Sorry, there was one question on the chat, which is asking, why did we use
Hyperkit instead of the native Mac OS utilization framework? Actually, there are two virtualization frameworks on Mac OS. There is the hypervisor framework, which is very low level, which is used by QEMU, for example. And there is a much higher level one, which is called virtualization framework.

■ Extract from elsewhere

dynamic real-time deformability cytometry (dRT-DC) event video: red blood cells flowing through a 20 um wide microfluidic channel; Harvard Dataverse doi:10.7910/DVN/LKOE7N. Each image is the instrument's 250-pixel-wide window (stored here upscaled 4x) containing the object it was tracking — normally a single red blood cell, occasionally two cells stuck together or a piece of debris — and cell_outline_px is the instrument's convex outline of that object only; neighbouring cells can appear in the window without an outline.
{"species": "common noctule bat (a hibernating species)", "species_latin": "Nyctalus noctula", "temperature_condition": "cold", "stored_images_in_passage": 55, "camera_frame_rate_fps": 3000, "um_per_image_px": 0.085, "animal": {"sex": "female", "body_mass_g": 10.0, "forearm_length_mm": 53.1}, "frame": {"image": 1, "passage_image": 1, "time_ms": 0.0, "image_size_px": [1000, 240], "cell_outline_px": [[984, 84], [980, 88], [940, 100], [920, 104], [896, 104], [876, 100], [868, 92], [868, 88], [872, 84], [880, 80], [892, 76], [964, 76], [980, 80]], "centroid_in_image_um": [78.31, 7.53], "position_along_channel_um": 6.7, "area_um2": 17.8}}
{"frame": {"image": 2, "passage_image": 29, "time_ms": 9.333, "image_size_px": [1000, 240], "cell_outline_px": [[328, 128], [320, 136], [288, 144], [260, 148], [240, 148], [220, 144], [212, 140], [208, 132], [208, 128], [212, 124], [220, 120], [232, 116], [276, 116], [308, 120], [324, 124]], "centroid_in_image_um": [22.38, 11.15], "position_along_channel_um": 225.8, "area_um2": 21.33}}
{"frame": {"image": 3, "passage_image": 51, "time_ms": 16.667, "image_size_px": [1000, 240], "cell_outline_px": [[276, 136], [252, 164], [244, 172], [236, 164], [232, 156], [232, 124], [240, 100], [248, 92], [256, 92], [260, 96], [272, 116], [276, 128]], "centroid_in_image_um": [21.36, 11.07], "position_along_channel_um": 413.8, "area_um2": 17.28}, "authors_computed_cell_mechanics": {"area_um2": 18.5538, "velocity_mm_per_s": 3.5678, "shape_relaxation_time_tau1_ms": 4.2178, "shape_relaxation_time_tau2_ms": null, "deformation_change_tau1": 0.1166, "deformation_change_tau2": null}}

So, the hypervisor framework, where we basically needed to use QEMU if we wanted to use it. To be honest, the decision to use Hyperkit was made before I joined the team. So, we just kept using that. For the virtualization framework, it is
only supported in Mac OS 11, which is a bit too new for what we are doing. I mean, it was too new for what we were doing. But, yeah, we started trying to use it. Actually, we have some code working
with the virtualization framework to start code-ready containers on x86 and on the M1. So, it's very likely that we are going to switch to the virtualization framework very soon. Yeah, Vert.ov Circle also works
on the virtualization framework. Once again, the API is a bit weird, but it can still work. Yeah, Hyperkit was a historical decision, but definitely we are going to switch to the virtualization framework when we can. Are there any more questions?
There is one more minute left. If not, well, thanks everyone for listening.